I'm sure this will be a familiar story to many
readers, but there I was at the start of a long trip,
firing up my trusty laptop. Well, it had been trusty.
This time, however, in the middle of the boot sequence,
a message suddenly popped up on the screen that read:
"Disk I/O error." My computer had suffered an aneurysm.
What had been a beautiful electronic machine had been
converted into useless junk by the fragility of a
mechanical spinning disk.
You can't live on the road these days without a
laptop computer. At meetings every attendee buries his
or her head in one. If you don't have a laptop, there is
nothing to protect you from having to watch and listen
to the speaker. And people would stare at you. Who is
this person without a laptop?
My sickly five-year-old laptop had reached an age of
senility, where it was far too old for expensive
surgery, so I had to put it down. Using a borrowed
laptop, I surfed the Web for deals. Every day for a week
I checked prices, and every day they went down. I sat
there frozen, knowing that as soon as I clicked "buy," I
would be overcharged.
Finally, I ordered a customized laptop from a large,
well-known U.S. company, which informed me that my
machine would be built in two weeks. In a few days short
of that time I got an e-mail telling me that my laptop
had been shipped, and that I could track its status with
FedEx. What a wonderful world this is! I click a mouse
somewhere, bits fly through fiber optics, go to some
undisclosed place, money electronically changes hands,
and then atoms in useful arrangements are flown in
airplanes and hand-carried to my doorstep. When you
think about it, this is miraculous.
Then I wonder where my new laptop is. Can I expect it
tomorrow, or will I have to wait for the next day? I am
shocked to discover from FedEx that my new machine is in
a pickup station in Shanghai, China. Obviously, I am
going to have to wait a while.
Two days later there is new tracking information from
FedEx. My laptop is on the move, but now it's resting in
Almaty, Kazakhstan. I have to look this up to find out
where it is, and I discover that my laptop is now
marginally closer to New Jersey than it was in Shanghai.

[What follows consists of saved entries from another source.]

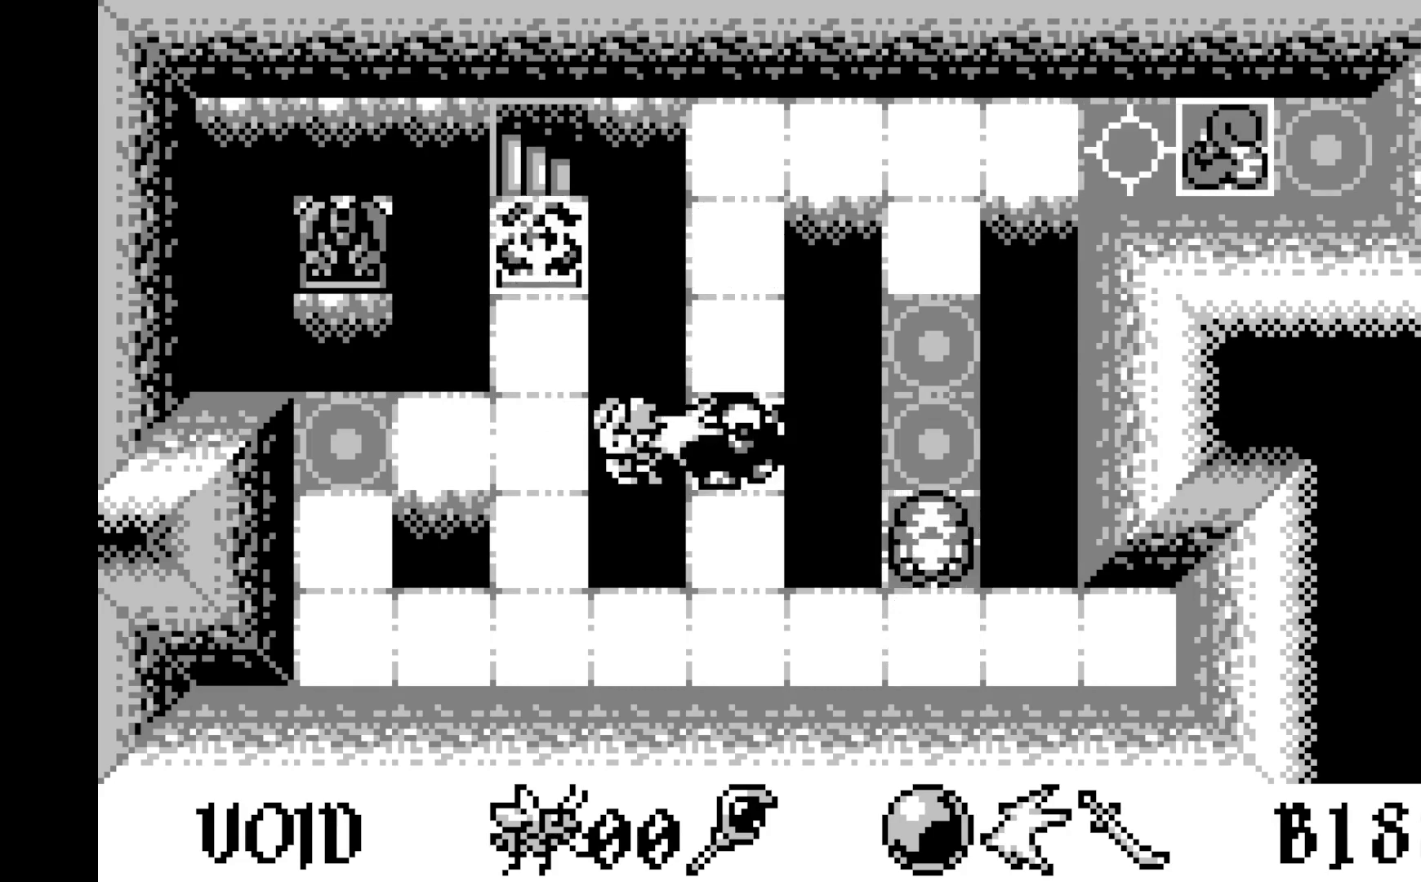
{"buttons": [], "left_stick": "center", "events": []}
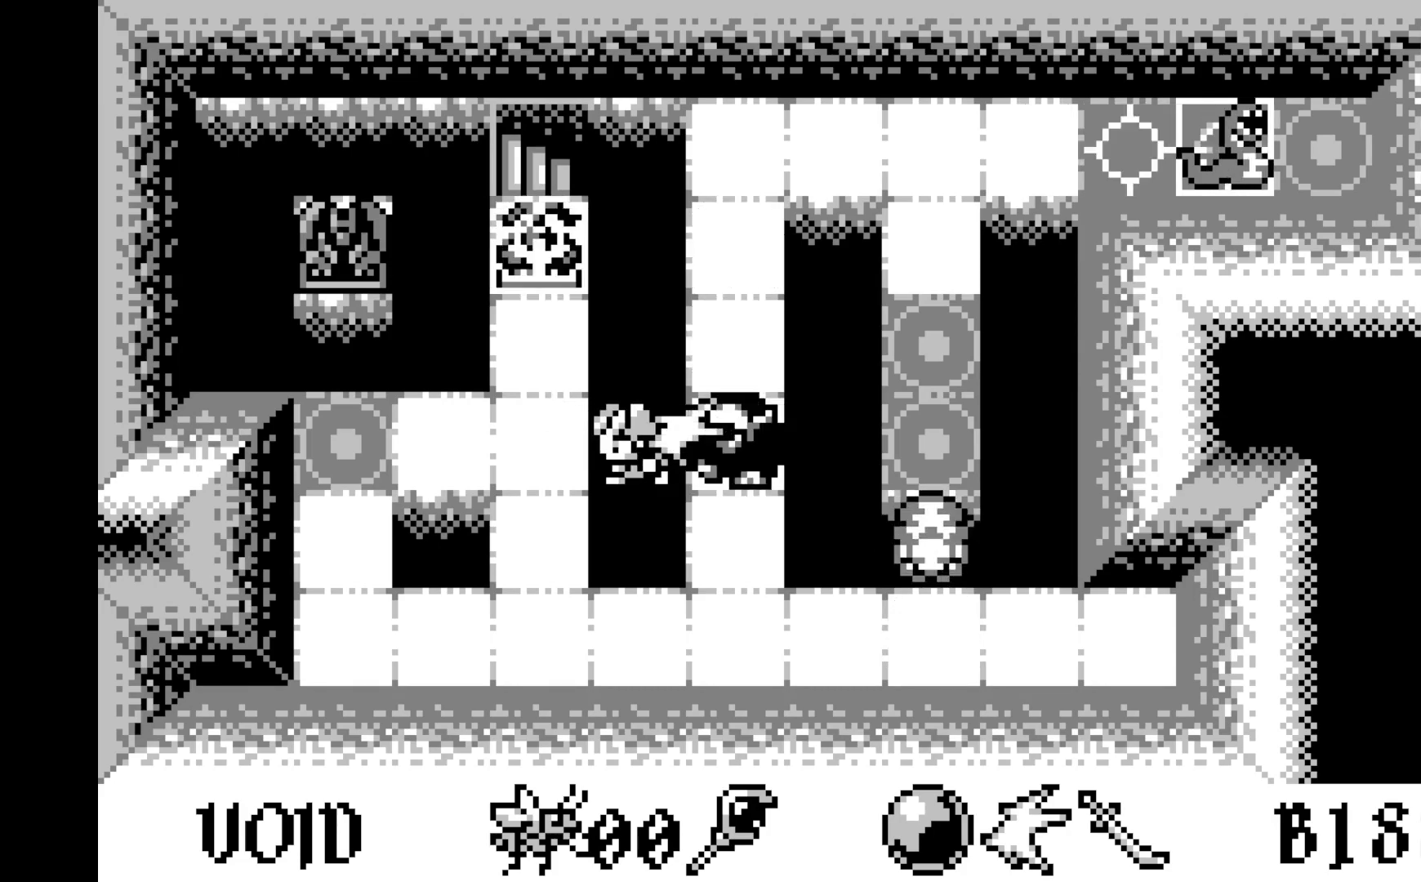
{"buttons": [], "left_stick": "center", "events": []}
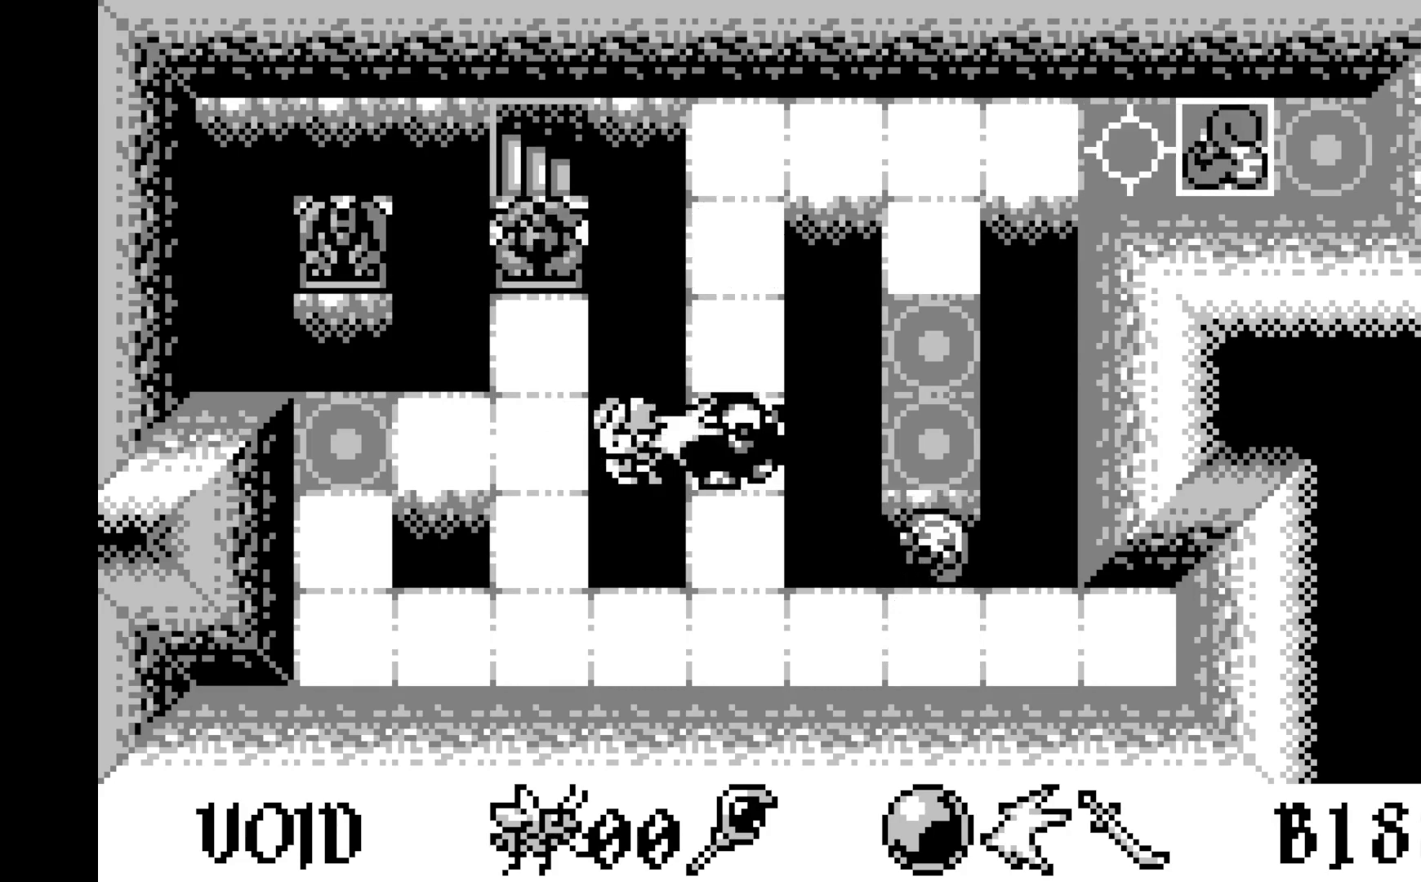
{"buttons": [], "left_stick": "center", "events": [[250, "DPAD_LEFT", "down"], [350, "DPAD_LEFT", "up"]]}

Still, I am resentful. What is my computer doing in
Kazakhstan?
A few days later my laptop reaches Paris. I know
where this is, and I am encouraged. Still later I get
the glad tidings that my laptop has reached Memphis,
Tenn.—the center of FedEx's universe. In my mind I see
all the planes swooping in and the swarming exchange of
packages before they swoop out. My laptop is practically
home.
After two days of limbo, I am happy to find that my
laptop is in a truck about 8 kilometers away. Within an
hour the package is on my doorstep.
Now I'm looking at the laptop and thinking about the
flat-earth theory of the new world economy. In New
Jersey I order a computer from a California company, but
it is assembled in China. Some of the integrated
circuits are probably fabricated there, too, while other
chips might have come from Japan and Korea. A lot of the
design was probably done in California, and much of the
software came from the state of Washington.

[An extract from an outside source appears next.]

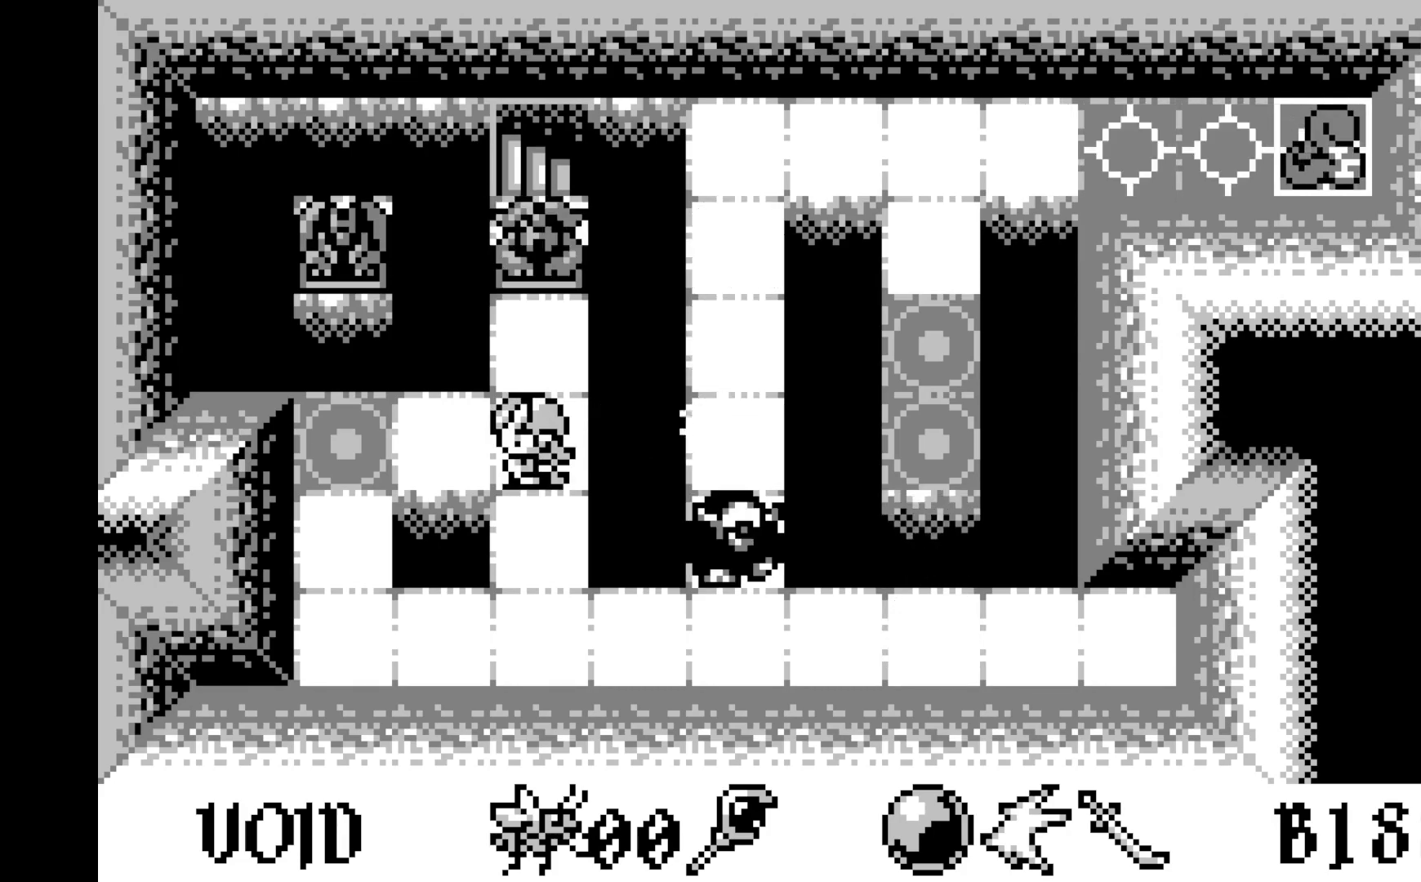
{"buttons": [], "left_stick": "center", "events": [[267, "DPAD_RIGHT", "down"], [383, "DPAD_RIGHT", "up"]]}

But where did the ideas come from that made this
machine possible? Just consider some of the brilliant
and complex concepts that are embedded in this little
box—the laser for the DVD drive, IEEE 802.11 Wi-Fi, the
TCP/IP protocol stack, Ethernet, trellis-coded
modulation in the dial-up modem, sophisticated data
compression and error-correcting codes, tens of millions
of lines of source code, computer-aided design tools for
the integrated circuits, and so on. The ideas came from
your friends and mine, all over the world.
So this laptop epitomizes the world of technology
today—ordered electronically, assembled with worldwide
parts, delivered via a sophisticated logistics system,
and replete with ingenious ideas. Yet in a world of
commodity products, this brilliance is largely
unappreciated.
And if this laptop dies on me, I'll stop appreciating
it, too.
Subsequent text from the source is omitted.